Video posted to Facebook shows a monster truck -- comprised on an SUV on monster truck wheels -- pulling a U.S. Army vehicle out of deep floodwaters in Houston on Wednesday.
A crowd cheers as the military vehicle is pulled onto higher ground.
Houston resident Josh James, who took the video, told ABC News that the mission took place in northwest Houston in an area called Copperfield.

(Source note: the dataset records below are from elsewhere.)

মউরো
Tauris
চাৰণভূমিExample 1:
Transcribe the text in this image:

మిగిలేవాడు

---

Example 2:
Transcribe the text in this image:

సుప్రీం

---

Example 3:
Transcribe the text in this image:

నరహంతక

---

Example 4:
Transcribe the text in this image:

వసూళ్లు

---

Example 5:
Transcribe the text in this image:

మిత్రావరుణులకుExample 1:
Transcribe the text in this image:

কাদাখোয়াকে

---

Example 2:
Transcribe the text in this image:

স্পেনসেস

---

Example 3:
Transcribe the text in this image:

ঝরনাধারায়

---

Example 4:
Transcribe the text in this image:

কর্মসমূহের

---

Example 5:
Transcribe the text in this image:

Residents who spotted the monster trucks flagged them down, informing them of the truck that was stuck and people in the apartment complex that needed help, James said.
James, a 26-year-old mechanic at Houston's George Bush Intercontinental Airport, said he enlisted the help of his friends at the Dallas-based dirt racetrack Rednecks with Paychecks for the five monster trucks being used in the rescue missions, which stand 10 feet off the ground.

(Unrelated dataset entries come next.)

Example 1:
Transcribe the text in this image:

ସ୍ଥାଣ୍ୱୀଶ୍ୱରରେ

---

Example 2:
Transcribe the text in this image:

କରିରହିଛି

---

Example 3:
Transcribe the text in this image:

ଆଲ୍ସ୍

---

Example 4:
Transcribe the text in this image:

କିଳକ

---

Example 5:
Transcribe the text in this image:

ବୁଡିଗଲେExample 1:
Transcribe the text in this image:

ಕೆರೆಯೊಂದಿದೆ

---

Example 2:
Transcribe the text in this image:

With the help of his friend, Chris Stephens, and car service company 3P Offroad, James assisted in coordinating a rescue team consisting of more than 200 boats, 300 trucks and 600 personnel, he said.
The team, which consists of volunteers from all over Texas as well as the Cajun Navy, began answering calls for assistance on Saturday, one day after Hurricane Harvey made landfall in Texas as a Category 4 storm, causing record flooding in the Houston area.

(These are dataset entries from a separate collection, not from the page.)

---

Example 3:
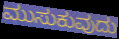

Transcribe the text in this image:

ಮುಸುಕುವುದು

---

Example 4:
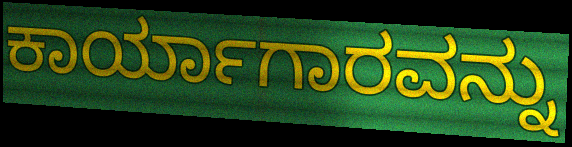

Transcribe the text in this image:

ಕಾರ್ಯಾಗಾರವನ್ನು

"We literally have people from all over," James said.
Residents have been directed to the volunteer rescue mission through both social media and local news broadcasts, James said.
The monster trucks are also helping first responders get to flood-ravaged neighborhoods their vehicles can not reach, with some of them carrying firefighters and paramedics to those in need, James said.
In addition to the monster trucks, volunteers are using a fleet of six former military vehicles that are now owned by civilians to conduct rescues, James said.
James is using his own car as well to assist with rescues.
"I have a lifted Jeep that can get to more places that people can't," he said. "That's what drove me out."
James said that although he is not professionally trained as a first responder, both his dad and brother are firefighters, so he has "the blood of one." His neighborhood in north Houston -- Cypresswood Glenn -- was not hard-hit by the storm, he said.
"When people need help and I can help, I'm out there," he said.
James has assisted in some rescues where he and other volunteers had to swim up to the second stories of homes to reach victims, he said. He described the people who he has helped rescue as "petrified" and "terrified" but "more than grateful."
Despite the heartbreaking losses residents are experiencing, James said, "It's an amazing feeling to see how strong our community is coming together."
On Thursday afternoon, the rescue team made its way from Houston to areas southeast Texas cities like Port Arthur and Beaumont, which were flooded when the storm made its third landfall just west of Cameron, Louisiana early Wednesday.
Nearly 180,000 homes have been affected, damaged or destroyed as a result of the storm, according to data from the Texas Division of Emergency Management. That number is expected to increase, according to a spokesperson for the agency.